───── Information shown

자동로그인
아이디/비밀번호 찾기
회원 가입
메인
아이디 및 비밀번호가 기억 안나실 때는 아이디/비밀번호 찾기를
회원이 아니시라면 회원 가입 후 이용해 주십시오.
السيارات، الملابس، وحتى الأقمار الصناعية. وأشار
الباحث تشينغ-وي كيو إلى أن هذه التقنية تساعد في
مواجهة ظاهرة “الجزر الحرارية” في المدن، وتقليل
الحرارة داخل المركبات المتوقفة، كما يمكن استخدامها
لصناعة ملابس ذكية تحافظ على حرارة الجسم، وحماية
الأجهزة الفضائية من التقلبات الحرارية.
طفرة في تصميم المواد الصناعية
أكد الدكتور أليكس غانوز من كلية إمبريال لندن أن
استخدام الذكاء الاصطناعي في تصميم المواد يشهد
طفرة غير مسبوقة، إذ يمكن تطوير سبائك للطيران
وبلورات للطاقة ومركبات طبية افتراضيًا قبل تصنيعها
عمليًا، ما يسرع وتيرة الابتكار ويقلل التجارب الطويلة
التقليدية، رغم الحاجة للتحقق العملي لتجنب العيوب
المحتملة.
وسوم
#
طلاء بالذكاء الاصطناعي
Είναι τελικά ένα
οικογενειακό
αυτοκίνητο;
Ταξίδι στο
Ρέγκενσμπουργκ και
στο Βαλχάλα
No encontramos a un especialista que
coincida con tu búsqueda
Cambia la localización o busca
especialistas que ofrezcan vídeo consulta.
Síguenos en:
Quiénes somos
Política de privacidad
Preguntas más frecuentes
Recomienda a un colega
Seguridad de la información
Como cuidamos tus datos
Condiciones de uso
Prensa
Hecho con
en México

──────────

[What you have to do] Exactly and only the lines from the one containing "coincida con tu búsqueda" to the end of the entries above are to be written out.

[Your solution]
coincida con tu búsqueda
Cambia la localización o busca
especialistas que ofrezcan vídeo consulta.
Síguenos en:
Quiénes somos
Política de privacidad
Preguntas más frecuentes
Recomienda a un colega
Seguridad de la información
Como cuidamos tus datos
Condiciones de uso
Prensa
Hecho con
en México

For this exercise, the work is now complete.